In vivo tumor imaging

In order to measure the effects of the identified genes on breast tumor metastasis, we are using in vivo imaging of transplanted tumor cells. Luciferase-expressing mouse mammary epithelial cells are used to generate cell lines stably expressing the identified survival oncogenes. Tumor growth and metastatic spread can be measured by injecting these cells into living mice and measuring the bioluminescence from the tumor cells. Since this measurement does not require sacrifice of the mice, studies addressing tumor dormancy and therapeutic response can be conducted more accurately and with far fewer mice. More importantly, since our prediction is that survival oncogenes will allow tumor spread without inducing active growth, bioluminescence allows us to follow the fate of tumor cells that fail to grow but are not eradicated. Successful treatment of such persistent and dormant tumor cells is critical for patients, since many die from recurrent metastatic disease, rather than the primary tumor.


Publications:

  1. Martin, S.S., Ridgeway, A.G., Pinkas, J., Lu, Y., Reginato, M.J., Koh, E.Y., Michelman, M., Daley, G.Q., Brugge, J.S. and Leder, P. (2004). A cytoskeleton-based functional genetic screen identifies Bcl-xL as an enhancer of metastasis, but not primary tumor growth. Oncogene 23:4641-5.

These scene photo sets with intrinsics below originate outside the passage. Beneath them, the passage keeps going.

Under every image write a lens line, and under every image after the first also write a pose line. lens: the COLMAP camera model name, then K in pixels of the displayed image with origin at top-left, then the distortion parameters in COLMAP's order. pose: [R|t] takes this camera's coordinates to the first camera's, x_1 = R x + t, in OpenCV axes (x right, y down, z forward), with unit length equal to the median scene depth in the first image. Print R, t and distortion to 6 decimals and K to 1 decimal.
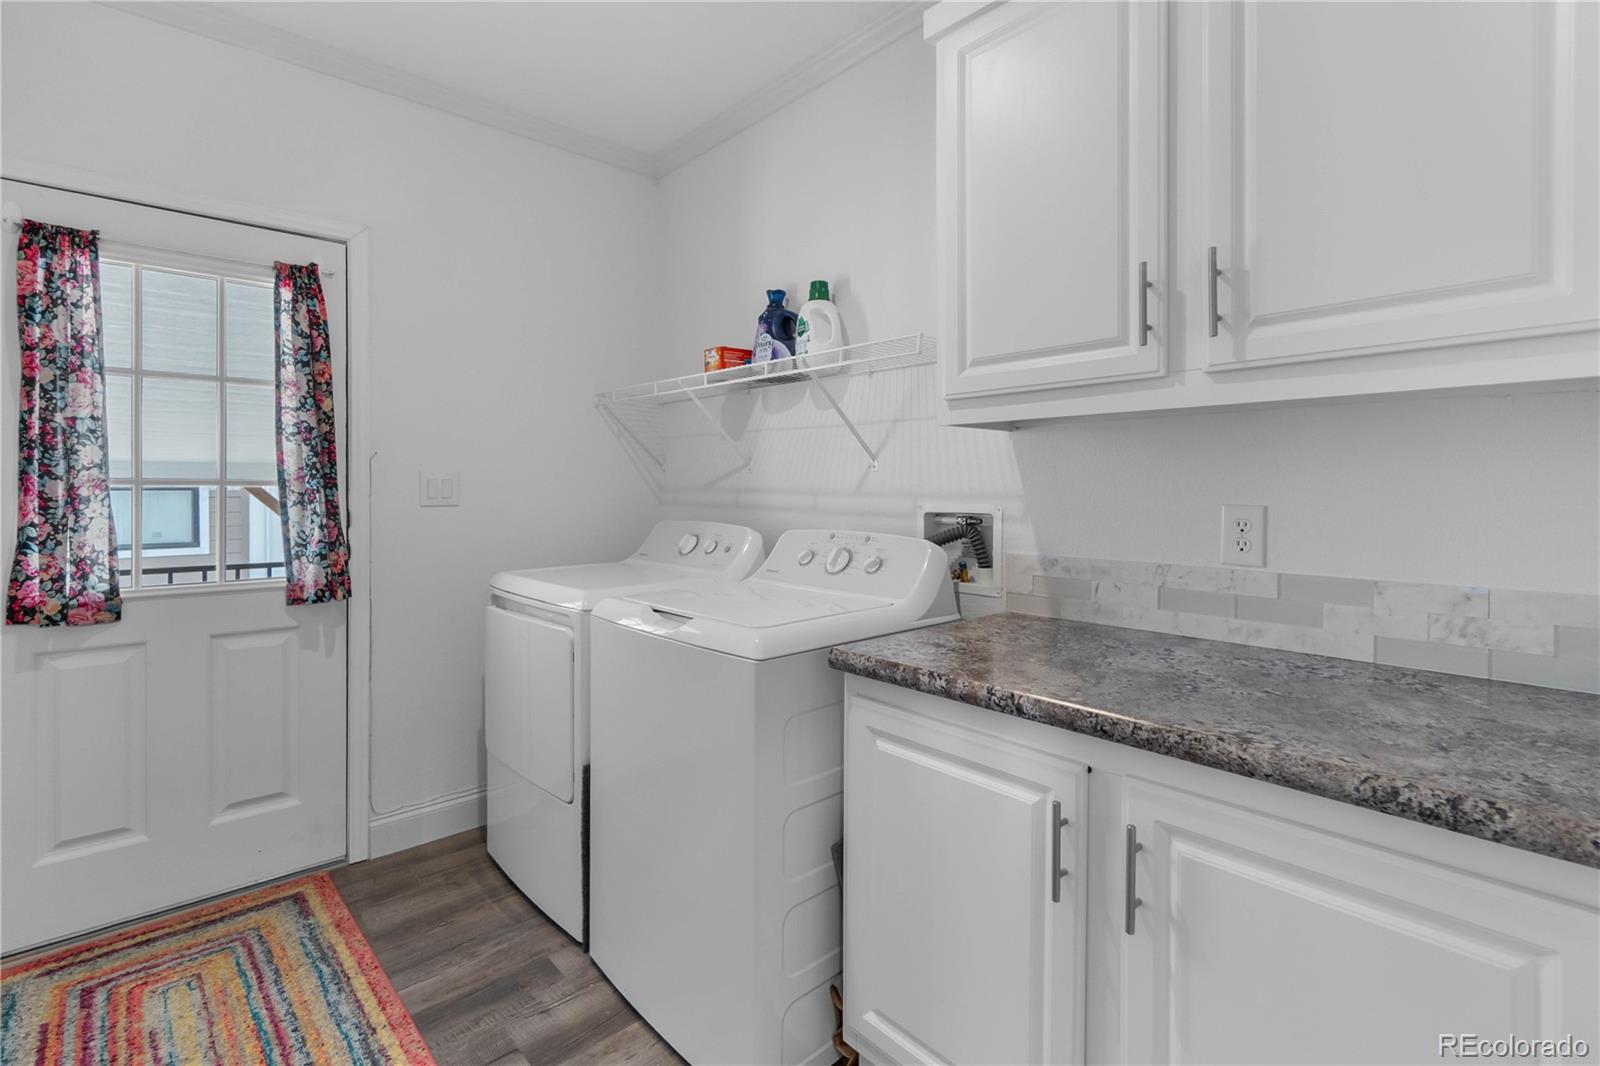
lens RADIAL K [[722.7, 0, 795.4], [0, 722.7, 483.3], [0, 0, 1]] dist [0.000133, 0.000192]
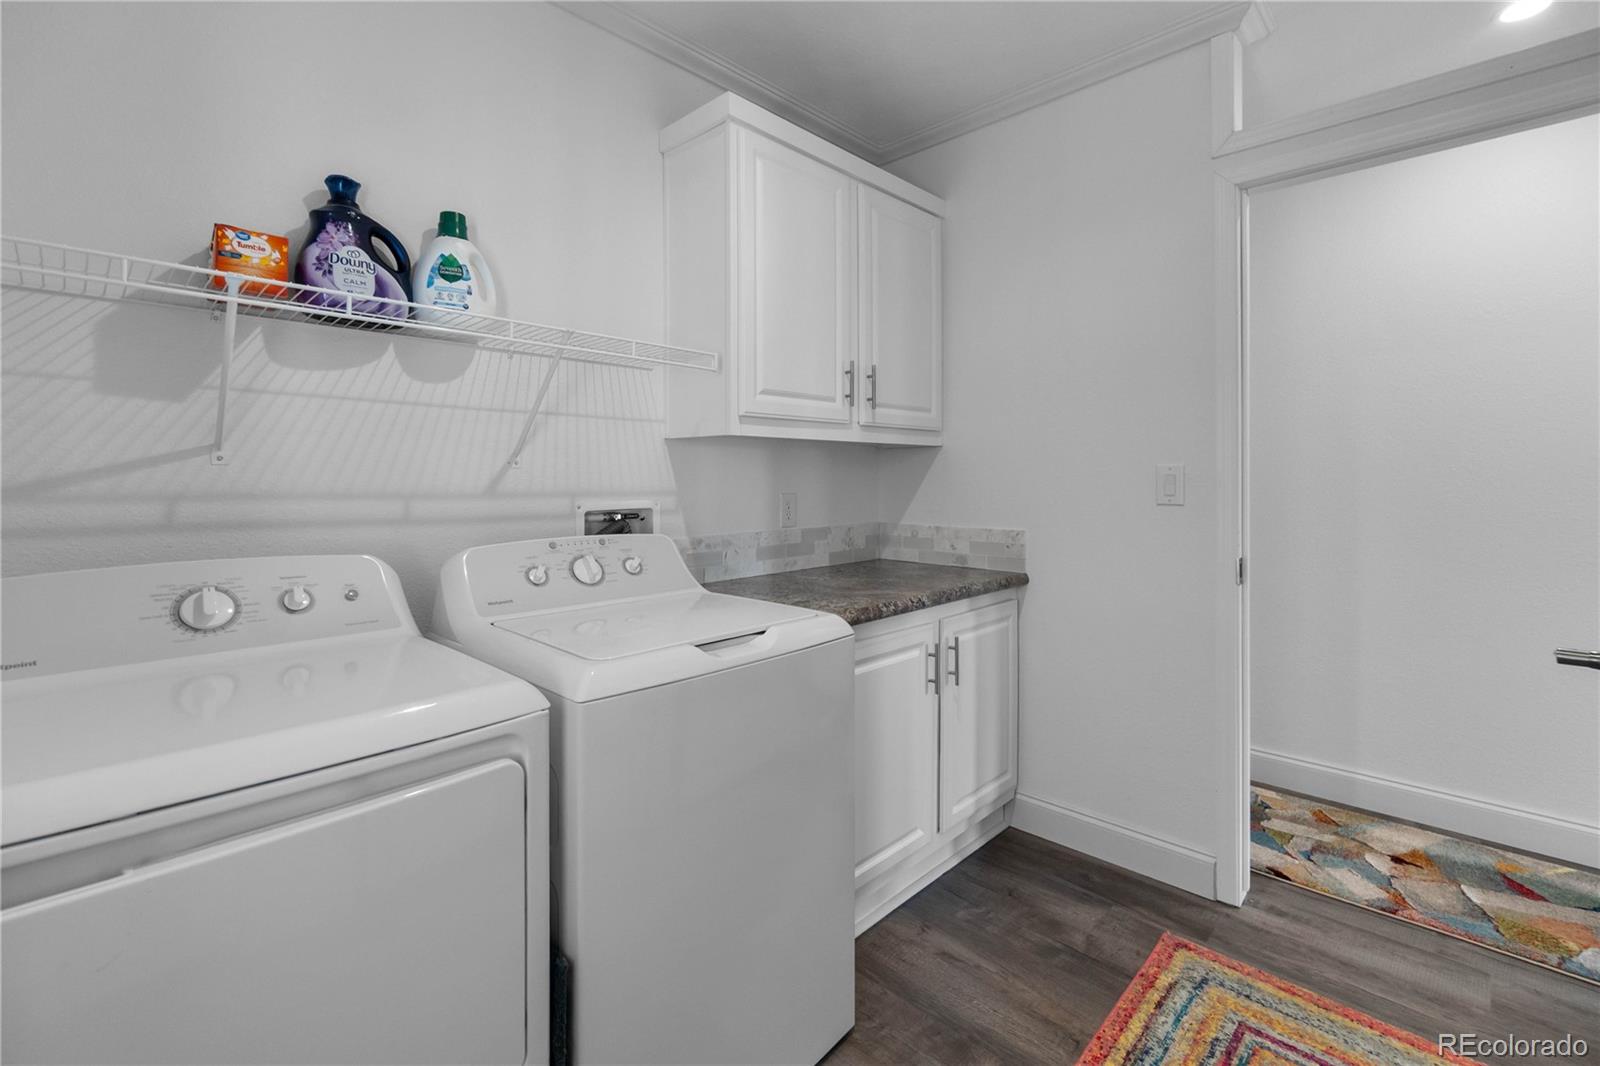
lens RADIAL K [[722.7, 0, 795.4], [0, 722.7, 483.3], [0, 0, 1]] dist [0.000133, 0.000192]
pose [[-0.055315, -0.011766, 0.998400, -0.838643], [-0.003796, 0.999926, 0.011574, -0.010981], [-0.998462, -0.003150, -0.055356, 0.783466]]
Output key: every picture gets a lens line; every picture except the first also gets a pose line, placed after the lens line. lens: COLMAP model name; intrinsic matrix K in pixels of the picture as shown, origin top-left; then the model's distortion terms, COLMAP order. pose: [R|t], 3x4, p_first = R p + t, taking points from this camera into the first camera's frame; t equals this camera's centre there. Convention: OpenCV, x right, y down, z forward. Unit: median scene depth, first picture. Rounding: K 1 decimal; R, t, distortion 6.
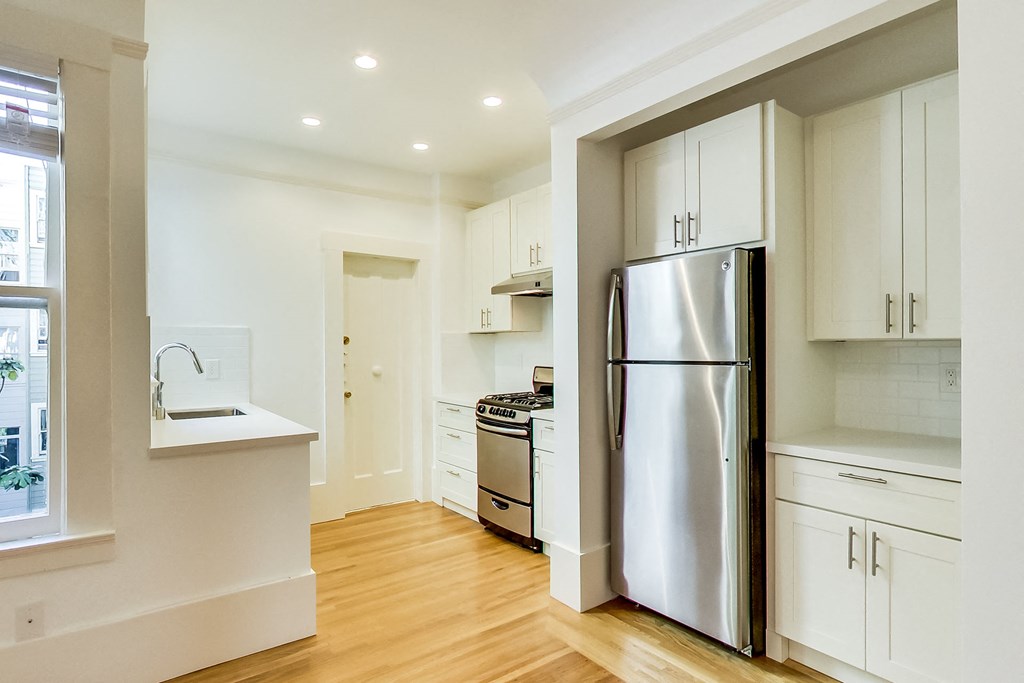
lens RADIAL K [[547.5, 0, 514.1], [0, 547.5, 345.6], [0, 0, 1]] dist [0.018728, 0.000547]
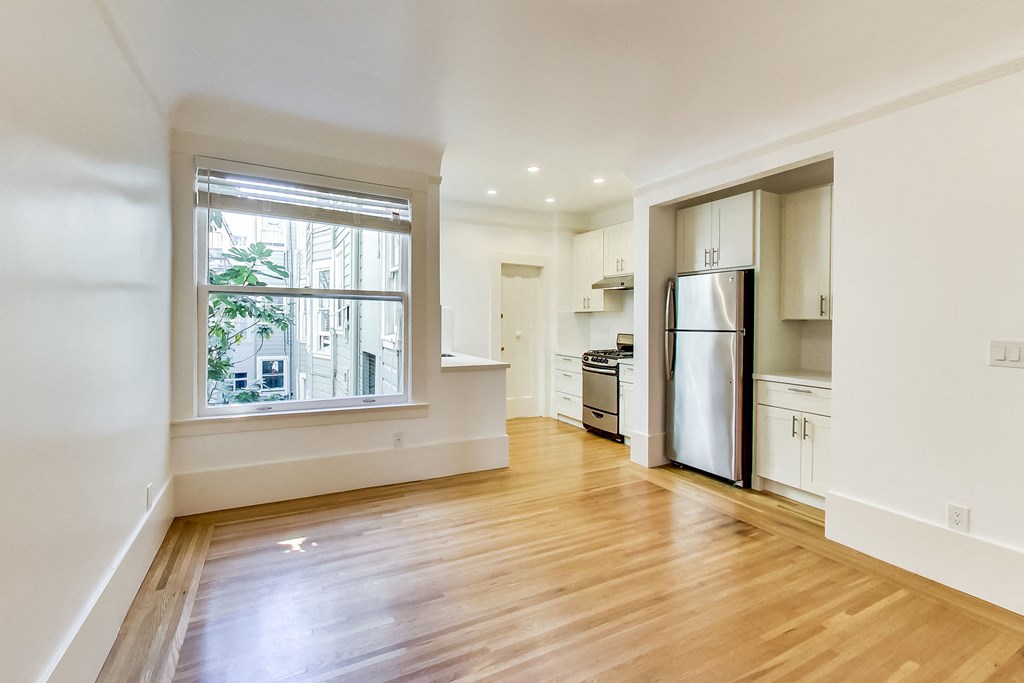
lens RADIAL K [[464.7, 0, 507.7], [0, 464.7, 319.6], [0, 0, 1]] dist [0.001630, -0.000362]
pose [[0.987094, 0.011470, -0.159733, -0.098074], [-0.011540, 0.999933, 0.000491, 0.000226], [0.159728, 0.001359, 0.987160, -0.593628]]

  2. Pinkas, J., Martin, S.S. and Leder, P. (2004) Bcl-2-mediated cell survival promotes metastasis of EpH4 bMEKDD mammary epithelial cells. Molecular Cancer Research 2:551-56.

  3. Martin, S.S. and Vuori, K. (2004). Regulation of Bcl-2 proteins during anoikis and amorphosis. BBA Molecular Cell Research 1692:145-57.

  4. Martin, S.S. and Leder, P. (2001). Human MCF10A mammary epithelial cells undergo apoptosis following actin depolymerization that is independent of attachment and rescued by Bcl-2. Molecular and Cellular Biology 21(19):6529-6536.